Our assessment method includes a series of points from the various scales something from the House-Brackmann, something from the Sydney, and something from the Sunnybrook [7–9] which we have simplified by reducing the numerical values and increasing the specificity involving the individual muscle areas. In this manner, we were able to obtain greater functional deficit nuances, thereby obtaining a simple but detailed scale.
Currently, ours is an assessment scale that precisely identifies the deficient muscles and is undoubtedly also a valid aid in surgical rehabilitation. Identifying damage to the orbicular instead of the risorious muscle may allow the surgeon to develop a specific technique so that the patient can recover movement [10].
We identified a few limitations in our study. A small number of patients were involved in the study. Having validated the scale a larger cohort of patients can be studied. Several difficulties were found also in the accuracy of deficit in the evaluation of some muscles. Risorius and Zygomatic muscles can be evaluated only at maximum score no movement (0) or normal movement (1), but difficult to understand the correct way to calculate the intermediate score like 0.3 and 0.7; this limit could be explained by muscle’s functions. Risorius and zygomatic are muscles active in smiling, their action is synergic with other muscles, so is very complicated understand these small score’s variation during the movement. Eyelid and mouth’s orbicular muscles have some analysable points able to help in understanding the intermediate score: eyelid’s distance in closure, position of mouth’s angle during smiling.

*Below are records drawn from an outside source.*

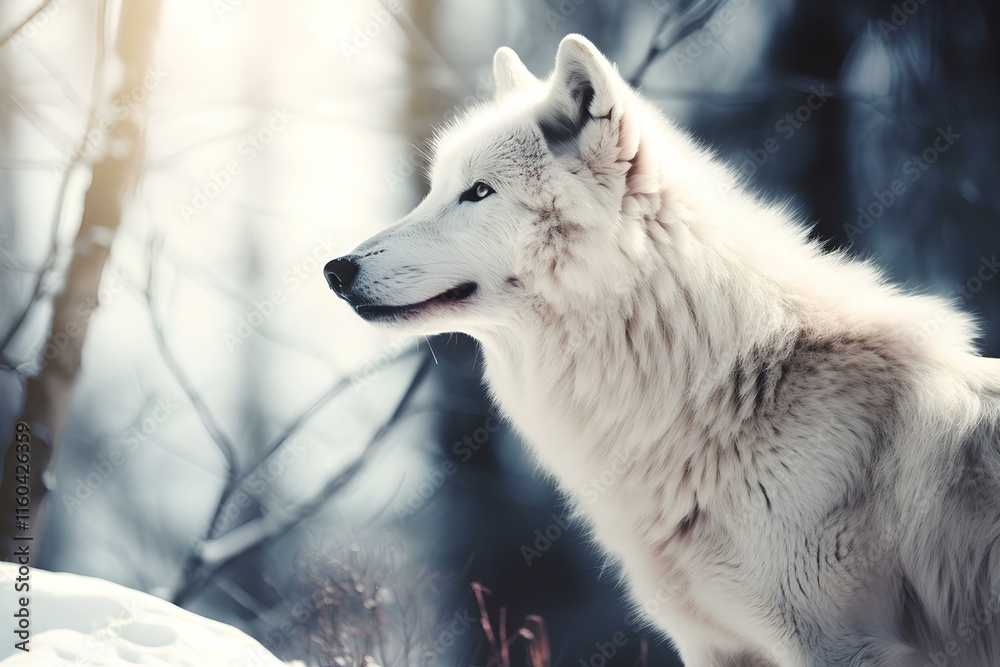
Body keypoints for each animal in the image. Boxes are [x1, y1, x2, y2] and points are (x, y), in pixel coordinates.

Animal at [324, 35, 1000, 666]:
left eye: (479, 192)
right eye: (438, 189)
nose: (335, 269)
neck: (727, 386)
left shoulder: (840, 644)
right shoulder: (713, 644)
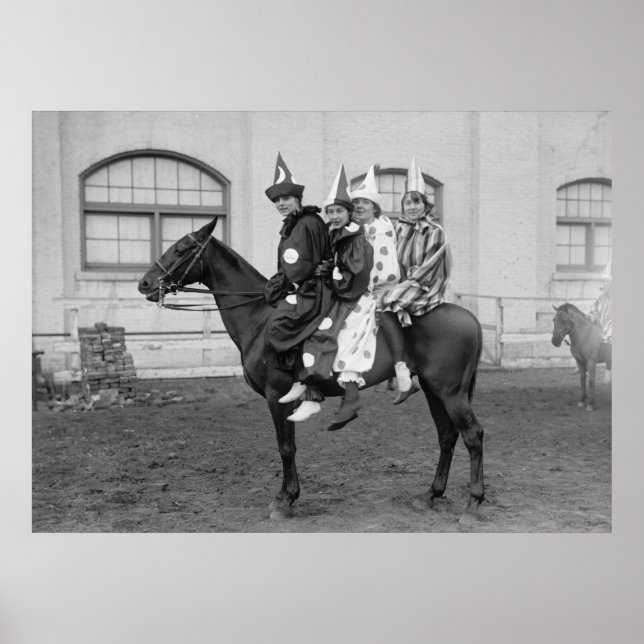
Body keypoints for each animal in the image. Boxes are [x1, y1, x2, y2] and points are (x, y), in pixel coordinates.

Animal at [138, 218, 485, 525]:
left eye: (181, 249)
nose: (144, 283)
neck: (262, 318)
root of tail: (470, 317)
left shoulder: (277, 395)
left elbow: (286, 447)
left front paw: (286, 501)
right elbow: (287, 445)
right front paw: (284, 496)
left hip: (449, 392)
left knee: (472, 436)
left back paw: (473, 505)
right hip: (433, 390)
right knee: (447, 436)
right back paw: (431, 494)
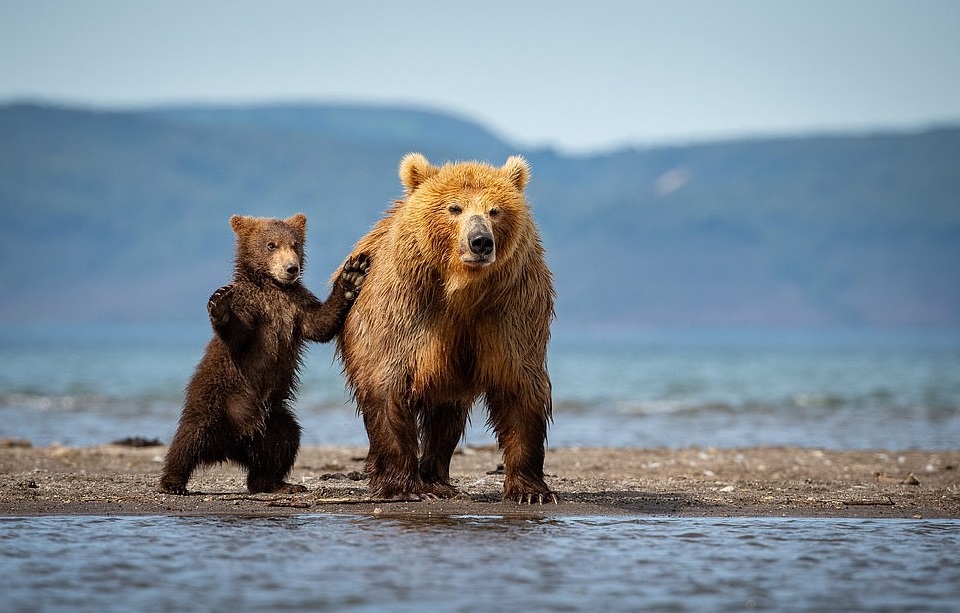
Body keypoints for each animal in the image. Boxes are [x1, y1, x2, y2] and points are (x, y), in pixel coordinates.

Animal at [336, 153, 556, 502]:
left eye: (495, 210)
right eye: (454, 208)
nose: (480, 242)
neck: (462, 289)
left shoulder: (510, 307)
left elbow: (519, 384)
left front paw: (530, 490)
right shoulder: (407, 305)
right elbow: (387, 382)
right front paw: (403, 487)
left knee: (445, 415)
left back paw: (436, 479)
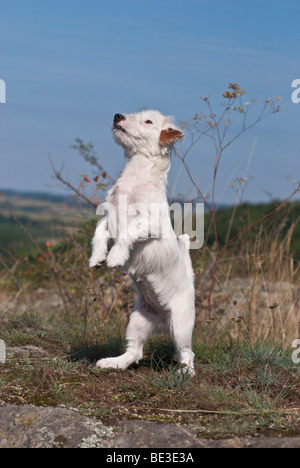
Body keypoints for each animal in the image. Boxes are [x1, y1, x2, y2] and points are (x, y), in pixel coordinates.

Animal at [88, 110, 197, 376]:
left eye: (148, 121)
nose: (118, 115)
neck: (136, 175)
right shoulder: (109, 217)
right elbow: (99, 232)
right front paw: (97, 257)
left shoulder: (149, 222)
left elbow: (128, 232)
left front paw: (115, 256)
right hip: (136, 321)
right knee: (135, 352)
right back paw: (113, 362)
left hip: (180, 324)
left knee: (187, 353)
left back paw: (185, 373)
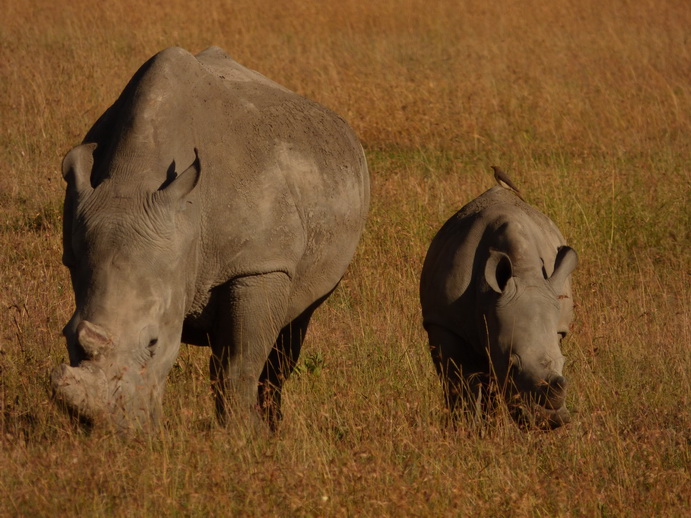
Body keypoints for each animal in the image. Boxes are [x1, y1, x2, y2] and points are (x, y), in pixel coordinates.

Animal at [50, 47, 370, 430]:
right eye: (68, 336)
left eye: (154, 342)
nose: (109, 430)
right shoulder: (78, 254)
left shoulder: (259, 265)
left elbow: (239, 363)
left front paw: (243, 434)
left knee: (292, 329)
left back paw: (273, 426)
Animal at [422, 181, 580, 428]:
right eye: (512, 365)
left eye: (564, 363)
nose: (549, 422)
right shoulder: (445, 323)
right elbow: (460, 385)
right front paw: (465, 428)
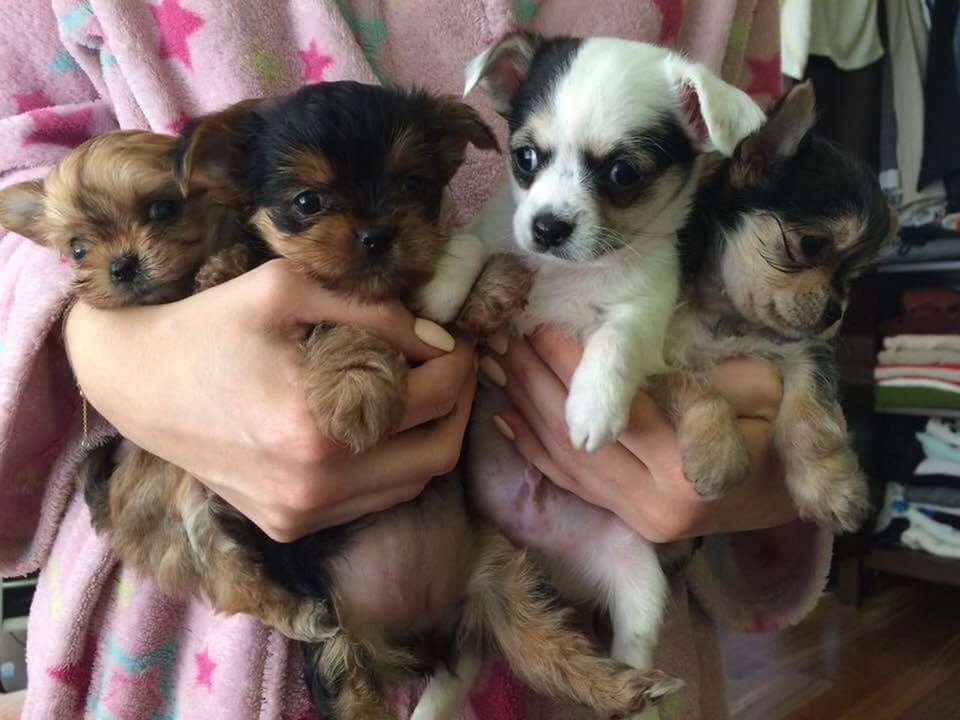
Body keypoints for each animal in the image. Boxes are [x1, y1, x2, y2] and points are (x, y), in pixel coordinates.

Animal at [462, 31, 768, 716]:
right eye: (524, 158)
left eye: (623, 174)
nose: (547, 226)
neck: (569, 276)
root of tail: (540, 568)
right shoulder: (492, 235)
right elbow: (463, 257)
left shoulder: (645, 316)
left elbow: (615, 338)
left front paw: (592, 407)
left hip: (636, 572)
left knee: (632, 644)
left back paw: (638, 688)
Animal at [656, 81, 896, 532]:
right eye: (812, 245)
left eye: (853, 278)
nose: (836, 312)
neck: (726, 315)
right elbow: (691, 384)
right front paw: (717, 452)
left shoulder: (807, 352)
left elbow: (812, 413)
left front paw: (829, 485)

Finally we did not assess the function of the buccinators muscle as we choose to evaluate only the muscles considered in established scales including ABC. This choice was born in function of the scientific community’s habits. The author believes that including a new muscle could make the assessment more difficult to understand and/or compare.
Conclusion
Among the various scales proposed, that described in our study appears to have valid points: it examines all the facial muscle areas and, indirectly, the functionality of the main branches of the facial nerves. It is an expedient system, both for the initial implementation with the patient and for a more specific analysis of individual deficits. It takes syncinesis into consideration as a complication of damage. It is easy to use and does not require much operator experience.
We believe that it will be necessary to conduct another study with more subjects involved and to create a medical record with standardized pictures to limit the mistakes tied to the evaluation of intermediate score 0.3 and 0.7. The author has determined that this simple clinical scale could be a valid alternative to existing scales, since it includes points from different methods, and, most importantly, for its capacity to identify nuances that currently can be obtained only with more complex assessment methods.